Exercise details - Whenever a line in the records below contains "input", pick it out.

+--

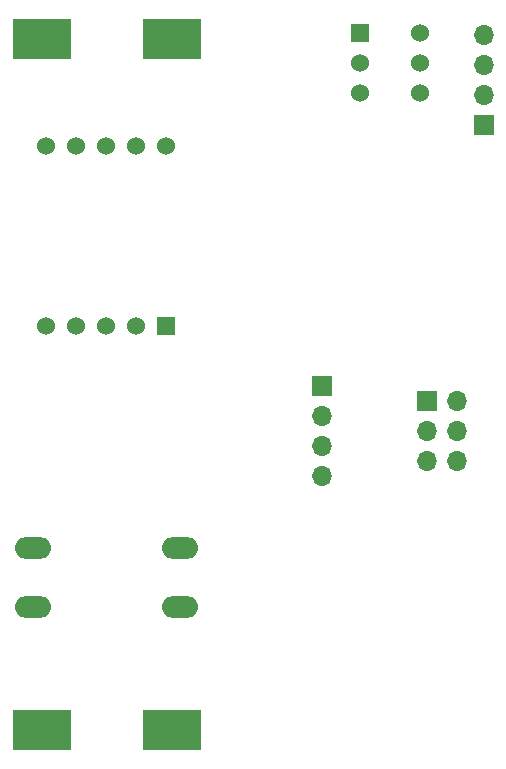
<source format=gbr>
%TF.GenerationSoftware,KiCad,Pcbnew,(6.0.11)*%
%TF.CreationDate,2024-12-29T21:24:03+02:00*%
%TF.ProjectId,LEDdice,4c454464-6963-4652-9e6b-696361645f70,rev?*%
%TF.SameCoordinates,Original*%
%TF.FileFunction,Soldermask,Bot*%
%TF.FilePolarity,Negative*%
%FSLAX46Y46*%
G04 Gerber Fmt 4.6, Leading zero omitted, Abs format (unit mm)*
G04 Created by KiCad (PCBNEW (6.0.11)) date 2024-12-29 21:24:03*
%MOMM*%
%LPD*%
G01*
G04 APERTURE LIST*
%ADD10O,1.700000X1.700000*%
%ADD11R,1.700000X1.700000*%
%ADD12R,1.524000X1.524000*%
%ADD13C,1.524000*%
%ADD14O,3.048000X1.850000*%
%ADD15R,5.000000X3.500000*%
G04 APERTURE END LIST*
D10*
%TO.C,J2*%
X204000000Y-54610000D03*
X204000000Y-57150000D03*
X204000000Y-59690000D03*
D11*
X204000000Y-62230000D03*
%TD*%
D12*
%TO.C,U3*%
X193468000Y-54460000D03*
D13*
X193468000Y-57000000D03*
X193468000Y-59540000D03*
X198548000Y-59540000D03*
X198548000Y-57000000D03*
X198548000Y-54460000D03*
%TD*%
D11*
%TO.C,J1*%
X199136000Y-85598000D03*
D10*
X201676000Y-85598000D03*
X199136000Y-88138000D03*
X201676000Y-88138000D03*
X199136000Y-90678000D03*
X201676000Y-90678000D03*
%TD*%
D14*
%TO.C,Generate Number SW2*%
X178260000Y-98000000D03*
X165760000Y-98000000D03*
X178260000Y-103000000D03*
X165760000Y-103000000D03*
%TD*%
D13*
%TO.C,U4*%
X177040000Y-64000000D03*
X174500000Y-64000000D03*
X171960000Y-64000000D03*
X169420000Y-64000000D03*
X166880000Y-64000000D03*
X166880000Y-79240000D03*
X169420000Y-79240000D03*
X171960000Y-79240000D03*
X174500000Y-79240000D03*
D12*
X177040000Y-79240000D03*
%TD*%
D15*
%TO.C,U2*%
X177512500Y-54950000D03*
X177512500Y-113450000D03*
X166512500Y-113450000D03*
X166512500Y-54950000D03*
%TD*%
D11*
%TO.C,J3*%
X190246000Y-84328000D03*
D10*
X190246000Y-86868000D03*
X190246000Y-89408000D03*
X190246000Y-91948000D03*
%TD*%
M02*

</source>
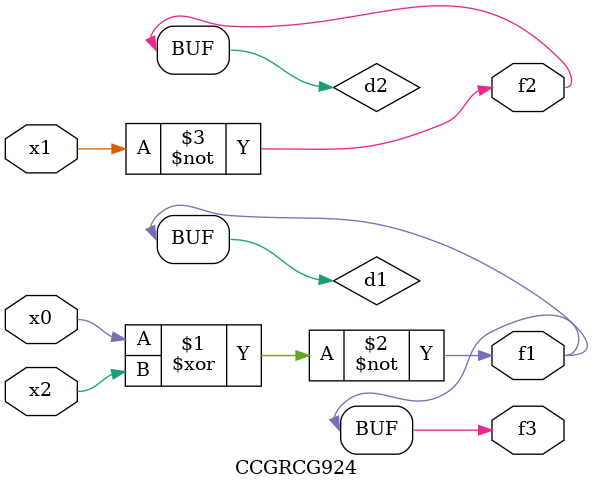
<source format=v>
module CCGRCG924(
	input x0, x1, x2,
	output f1, f2, f3
);

	wire d1, d2, d3;

	xnor (d1, x0, x2);
	nand (d2, x1);
	nor (d3, x1, x2);
	assign f1 = d1;
	assign f2 = d2;
	assign f3 = d1;
endmodule

</source>
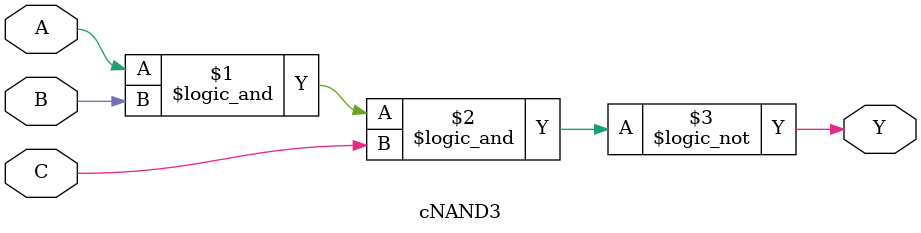
<source format=v>
module cNAND3(input wire A, input wire B, input wire C, output wire Y);
assign Y = !(A && B && C);
endmodule

</source>
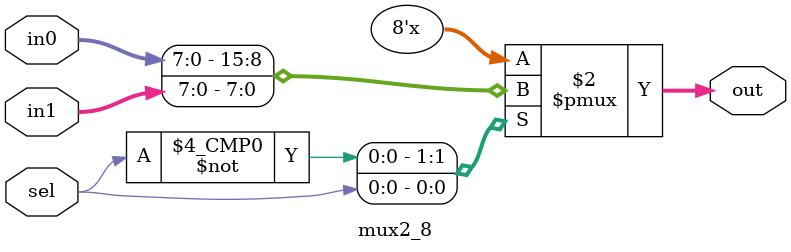
<source format=v>
module mux2_8(sel, in0, in1, out);
  input        sel;
  input  [7:0] in0, in1;
  output [7:0] out;
  reg    [7:0] out;
  always @(sel or in0 or in1)
    case(sel)
     1'd0:  out = in0;
     1'd1:  out = in1;
    endcase
endmodule
</source>
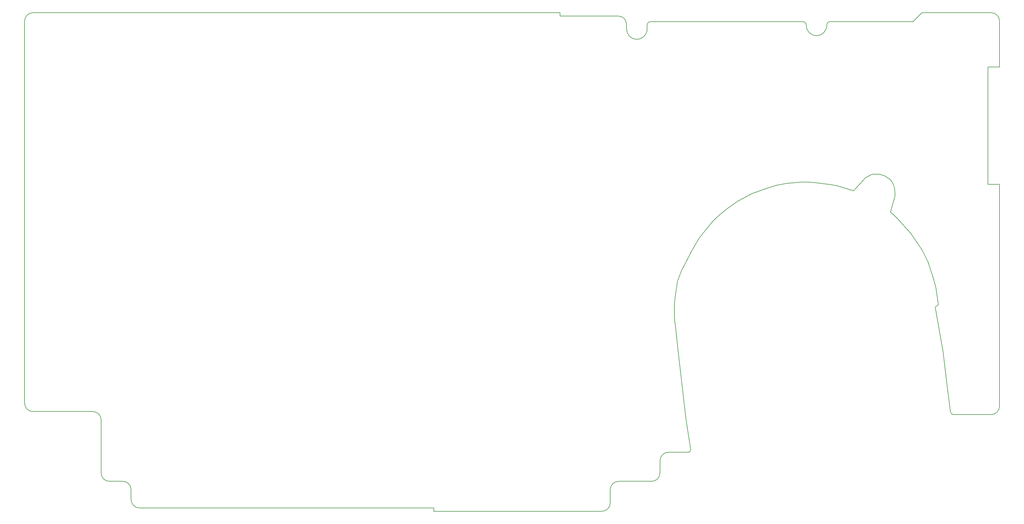
<source format=gbr>
*
G04 Job   : D:\PD-Master\Mas\Mas100n1 ACB_0001_0\Mas100n1 PPC_PORTABILE R_0.pcb*
G04 User  : SHINA:Administrator*
G04 Layer : B-SilkscreenBottom.gbr*
G04 Date  : Thu Feb 04 15:45:02 2021*
G04 RSM MASTER DESIGN srl*
%ICAS*%
%MOMM*%
%FSLAX24Y24*%
%OFA0.0000B0.0000*%
G90*
G74*
%ADD10C,0.15000*%
G01*
G54D10*
X2930000Y1337000D02*
X2895000D01*
Y984000*
X2930000*
Y316000*
G02X2905000Y291000I25000*
G01X2792719*
G02X2782812Y299638J10000*
G01X2773000Y371000*
X2761000Y478000*
X2737000Y614000*
X2746000Y622000*
X2739000Y674000*
X2731000Y702000*
X2715000Y751000*
X2697000Y786000*
X2663000Y836000*
X2623000Y881000*
X2610000Y894000*
X2602000Y900000*
X2609000Y924000*
X2615000Y945000*
X2616000Y950000*
Y956000*
X2615000Y969000*
X2614000Y974000*
X2611000Y983000*
X2608000Y989000*
X2601000Y998000*
X2588000Y1007000*
X2583000Y1010000*
X2569000Y1014000*
X2550000*
X2544000Y1012000*
X2528000Y1004000*
X2491000Y964000*
X2441000Y979000*
X2423000Y983000*
X2375000Y989000*
X2354000Y990000*
X2332000*
X2289000Y986000*
X2261000Y981000*
X2233000Y973000*
X2184000Y955000*
X2142000Y932000*
X2112000Y911000*
X2090000Y893000*
X2080000Y884000*
X2066000Y870000*
X2044000Y843000*
X2027000Y822000*
X2007000Y787000*
X1975000Y725000*
X1962000Y692000*
X1955000Y647000*
X1953000Y623000*
Y591000*
X1954000Y571000*
X1955000Y563000*
X1963000Y491000*
X1982000Y329000*
X1987000Y285000*
X1990000Y261000*
X2001575Y185994*
G02X2001663Y184850I7412J1144*
X1996833Y177841I7500*
G01X1934619Y177597*
G03X1909719Y152883I98J25000*
G01X1909282Y114714*
G02X1884284Y90000I24998J286*
G01X1785000*
G03X1760000Y65000J25000*
G01Y25000*
G02X1735000Y0I25000*
G01X1230000*
Y10000*
X345000*
G02X320000Y35000J25000*
G01Y65000*
G03X295000Y90000I25000*
G01X255000*
G02X230000Y115000J25000*
G01Y275000*
G03X205000Y300000I25000*
G01X25000*
G02X0Y325000J25000*
G01Y1475000*
G02X25000Y1500000I25000*
G01X1609000*
Y1490000*
X1784000*
G02X1809000Y1465000J25000*
G01Y1451000*
G03X1840000Y1420000I31000*
X1871000Y1451000J31000*
G01Y1463000*
G02X1881000Y1473000I10000*
G01X2339000*
G02X2349000Y1463000J10000*
G01Y1462000*
G03X2380000Y1431000I31000*
X2411000Y1462000J31000*
G01Y1463000*
G02X2421000Y1473000I10000*
G01X2670000*
X2697500Y1500000*
X2905000*
G02X2930000Y1475000J25000*
G01Y1337000*
G04 SERIGRAFIA BOT*
M02*

</source>
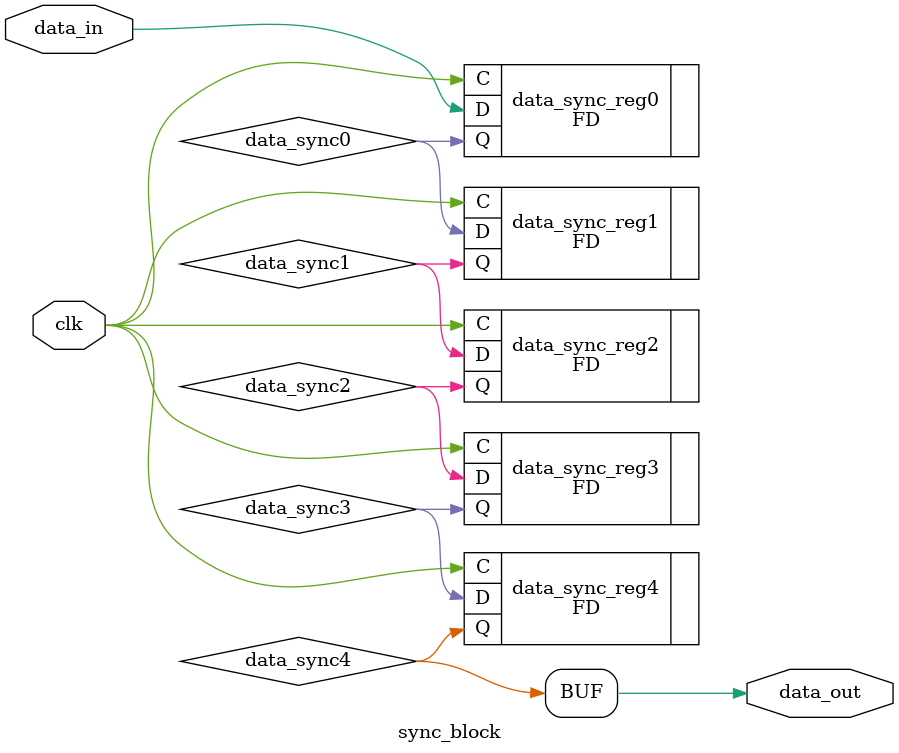
<source format=v>




`timescale 1ps / 1ps

//(* dont_touch = "yes" *)
module sync_block #(
  parameter INITIALISE = 1'b0
)
(
  input        clk,              // clock to be sync'ed to
  input        data_in,          // Data to be 'synced'
  output       data_out          // synced data
);

  // Internal Signals
  wire   data_sync0;
  wire   data_sync1;
  wire   data_sync2;
  wire   data_sync3;
  wire   data_sync4;


  (* ASYNC_REG = "TRUE", SHREG_EXTRACT = "NO" *)
  FD #(
    .INIT (INITIALISE[0])
  ) data_sync_reg0 (
    .C  (clk),
    .D  (data_in),
    .Q  (data_sync0)
  );

  (* ASYNC_REG = "TRUE", SHREG_EXTRACT = "NO" *)
  FD #(
   .INIT (INITIALISE[0])
  ) data_sync_reg1 (
  .C  (clk),
  .D  (data_sync0),
  .Q  (data_sync1)
  );

  (* ASYNC_REG = "TRUE", SHREG_EXTRACT = "NO" *)
  FD #(
   .INIT (INITIALISE[0])
  ) data_sync_reg2 (
  .C  (clk),
  .D  (data_sync1),
  .Q  (data_sync2)
  );

  (* ASYNC_REG = "TRUE", SHREG_EXTRACT = "NO" *)
  FD #(
   .INIT (INITIALISE[0])
  ) data_sync_reg3 (
  .C  (clk),
  .D  (data_sync2),
  .Q  (data_sync3)
  );

  (* ASYNC_REG = "TRUE", SHREG_EXTRACT = "NO" *)
  FD #(
   .INIT (INITIALISE[0])
  ) data_sync_reg4 (
  .C  (clk),
  .D  (data_sync3),
  .Q  (data_sync4)
  );

  assign data_out = data_sync4;


endmodule

</source>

+--

Exercise answer -
	input x0, x1, x2,
module cNAND3(input wire A, input wire B, input wire C, output wire Y);
  input        sel;
  input  [7:0] in0, in1;
  input        clk,              // clock to be sync'ed to
  input        data_in,          // Data to be 'synced'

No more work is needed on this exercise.